What is required — Report only the number of lines in the entries below that hold the word "useEffect".

Dataset entries —

--

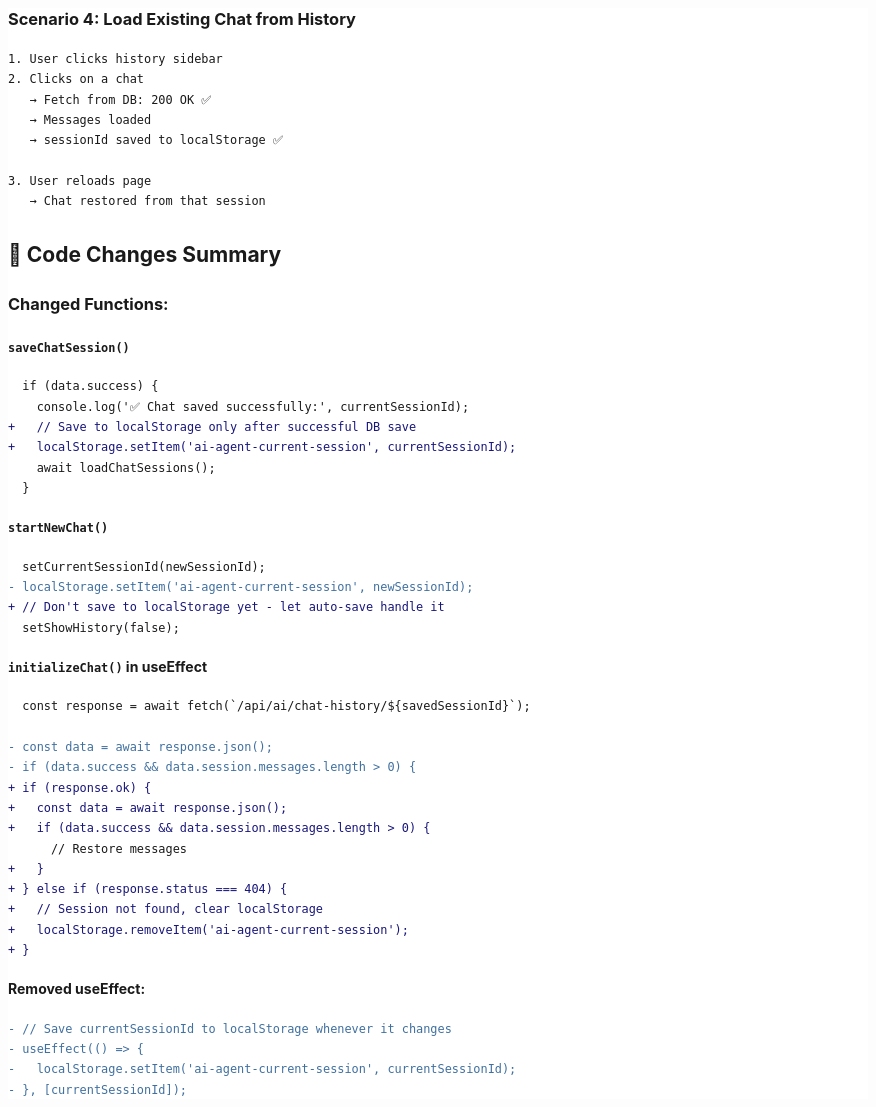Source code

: ### Scenario 4: Load Existing Chat from History
```
1. User clicks history sidebar
2. Clicks on a chat
   → Fetch from DB: 200 OK ✅
   → Messages loaded
   → sessionId saved to localStorage ✅
   
3. User reloads page
   → Chat restored from that session
```

## 📝 Code Changes Summary

### Changed Functions:

#### `saveChatSession()`
```diff
  if (data.success) {
    console.log('✅ Chat saved successfully:', currentSessionId);
+   // Save to localStorage only after successful DB save
+   localStorage.setItem('ai-agent-current-session', currentSessionId);
    await loadChatSessions();
  }
```

#### `startNewChat()`
```diff
  setCurrentSessionId(newSessionId);
- localStorage.setItem('ai-agent-current-session', newSessionId);
+ // Don't save to localStorage yet - let auto-save handle it
  setShowHistory(false);
```

#### `initializeChat()` in useEffect
```diff
  const response = await fetch(`/api/ai/chat-history/${savedSessionId}`);
  
- const data = await response.json();
- if (data.success && data.session.messages.length > 0) {
+ if (response.ok) {
+   const data = await response.json();
+   if (data.success && data.session.messages.length > 0) {
      // Restore messages
+   }
+ } else if (response.status === 404) {
+   // Session not found, clear localStorage
+   localStorage.removeItem('ai-agent-current-session');
+ }
```

#### Removed useEffect:
```diff
- // Save currentSessionId to localStorage whenever it changes
- useEffect(() => {
-   localStorage.setItem('ai-agent-current-session', currentSessionId);
- }, [currentSessionId]);
```
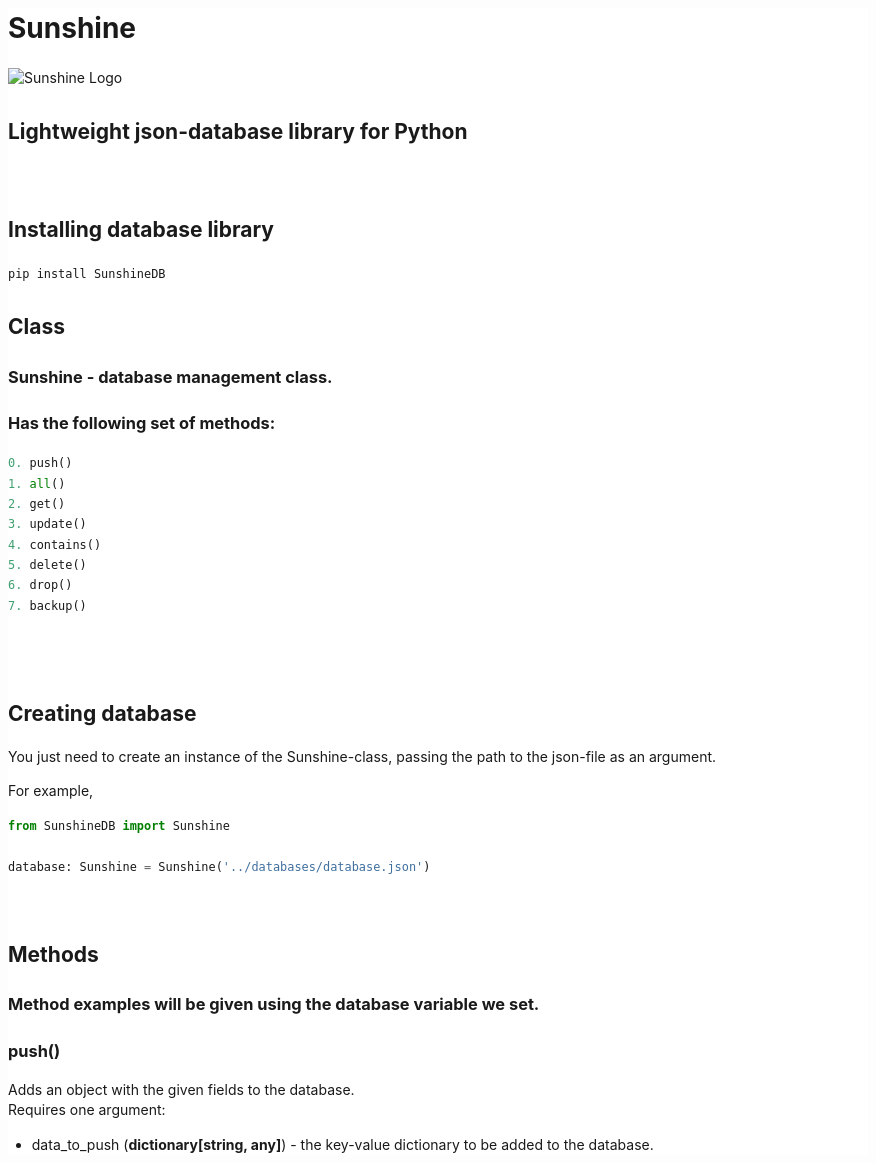 # Sunshine

![Sunshine Logo](https://github.com/Sunshine-Database/Sunshine/blob/main/sources/sunshine.png?raw=true)

<h2>Lightweight json-database library for Python</h2>

<br>

## Installing database library
```bash
pip install SunshineDB
```

## Class
<h3>Sunshine - database management class. </h3>

<h3>Has the following set of methods: </h3>

```Python
0. push()
1. all()
2. get()
3. update()
4. contains()
5. delete()
6. drop()
7. backup()
```

<br>
<br>

## Creating database
You just need to create an instance of the Sunshine-class, passing the path to the json-file as an argument.

For example,
```Python
from SunshineDB import Sunshine

database: Sunshine = Sunshine('../databases/database.json')
```

<br>

## Methods
<h3>Method examples will be given using the database variable we set. </h3>

### push()
Adds an object with the given fields to the database. <br>
Requires one argument:
* data_to_push (__dictionary[string, any]__) - the key-value dictionary to be added to the database.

--

Task solution — 3